SUMMER 2005 ISSUE
BUSINESS STARTUP--SHOULD YOU BE A "FRANCHISE
PLAYER"?
Launching a business is a little like walking a tightrope,
with any long-term rewards coming only after overcoming
some risk. Being well-informed and realistic from the
outset is essential. One of the first considerations is
the legal form that the business should take. An option
that has the potential for achieving a good balance between
risk and reward is the franchise.
A franchise is a relationship between the owner of
a trademark or trade name (franchisor) and an individual
or entity (franchisee) who contracts to use that legally
protected identification in a business. The details
of the relationship are controlled by a franchise agreement,
but most franchises share some common characteristics.
Typically, the franchisee sells goods or services that
are either supplied by the franchisor or at least must
meet standards set by the franchisor. In simple terms,
the franchisor provides the ingredients that come from
the proven experience of an established line of businesses,
while the franchisee provides the elbow grease and all
of the other intangibles that are needed if a fledgling
business is to get off the ground and prosper.
There are two types of franchises. The simpler version,
known as a "product/trade name franchise,"
is the sale of the right to use a business name or trademark.
In the more complex form, called a "business format
franchise," the fates of the parties are tied together
more closely and for a longer period of time. In this
format, the franchisee trades some of its independence
in exchange for various forms of assistance from the
franchisor.
Money Matters
One benefit of a franchise is that the prospects for
a healthy bottom line are enhanced, since the risks
of the investment are reduced by being associated with
an established company and its good name. But that boost
is not without cost. A would-be franchisee should always
be aware of the financial commitment involved, but not
be too quickly scared away by the reality that here,
as in most business matters, "you have to spend
money to make money."
It is only prudent to consider carefully a number of
likely expenses. There is the initial franchise fee,
sometimes nonrefundable and usually at least a few thousand
dollars. Costs to rent or build an outlet and to purchase
the initial inventory will be significant. The full
range of expenses depends on the type of business, but
some of the other typical expenses include fees for
licenses and insurance, ongoing royalty payments to
the franchisor based on income and for the right to
use the franchisor's name, and payments into the franchisor's
advertising fund.
Who's in Charge Here?
It is the nature of a franchise that, in exchange for
getting to hitch its wagon to the franchisor, the franchisee
agrees to give up some of the control over how the business
will operate.
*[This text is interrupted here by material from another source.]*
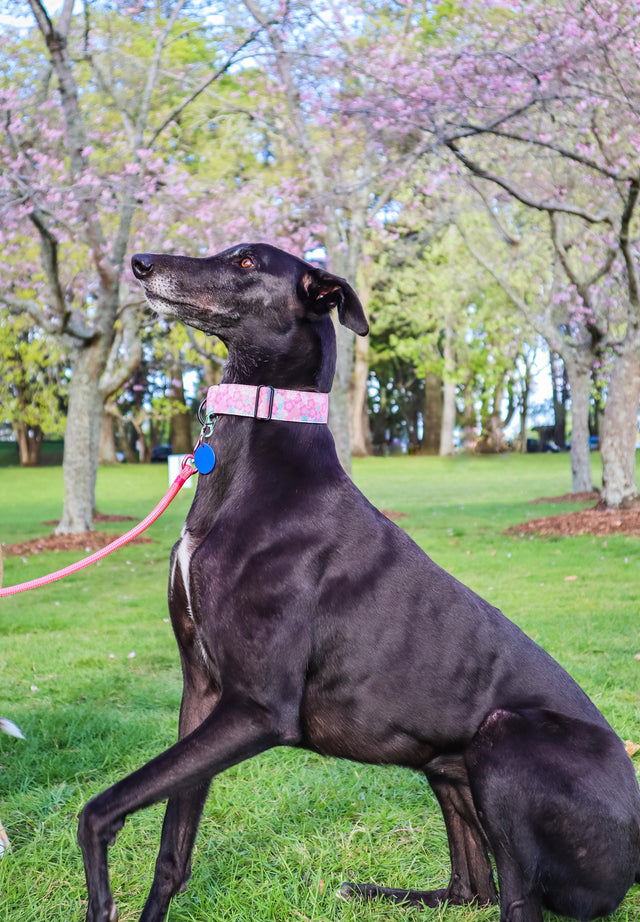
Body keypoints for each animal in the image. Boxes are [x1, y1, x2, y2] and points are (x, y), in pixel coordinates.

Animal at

There still should be room for putting
a personal stamp on the business, but the franchise
business model is not for someone who would have difficulty
giving up the decision-making power that comes with
starting a business. Owners of a "Mom and Pop"
do not need permission for their store's color schemes,
but the franchisee probably will.
As set out in the franchise agreement, the franchisor
will usually have the final say about the specific goods
and services that may be sold, site approval for the
business location, design or appearance standards, as
well as authority over an array of operational matters
such as hours of operation, signs, employee uniforms,
and even bookkeeping procedures. On the larger scale,
the franchisor also may limit the franchisee's business
to a specific territory.
Parting Company
A franchisee's breach of the franchise agreement, such
as by failure to make payments or to comply with performance
standards, could result in termination of the franchise
and loss of the franchisee's investment. Even without
a breach, a franchisee must foresee that franchise agreements
generally run for a finite period, such as 15 or 20
years. Of course, if both sides so desire, the agreement
can be renewed under the same terms or perhaps even
terms more favorable to the now-proven franchise. But
the franchisor could decide not to renew, and it usually
reserves the right to do so for its own reasons. If
there is a renewal, the parties must agree again to
all of the terms and conditions. The franchisor may
take that opportunity to make changes in the deal to
its benefit. In that event, the franchisee would be
wise to give a fresh look at whether owning a franchise
still makes business sense.
Anyone seriously considering buying and running a franchise
needs to do the homework first, and the Federal Government
has made that process more organized. The Federal Trade
Commission (www.ftc.gov) requires franchisors to prepare
a disclosure document, sometimes called a Franchise
Offering Circular, that puts in one place a wealth of
information about the franchisor, current and former
franchisees, and what the franchisee is agreeing to
when the franchise agreement is signed. Reading and
understanding the disclosure document, not to mention
the franchise agreement itself, is essential. One should
always seek independent professional advice before making
a commitment to a franchise arrangement.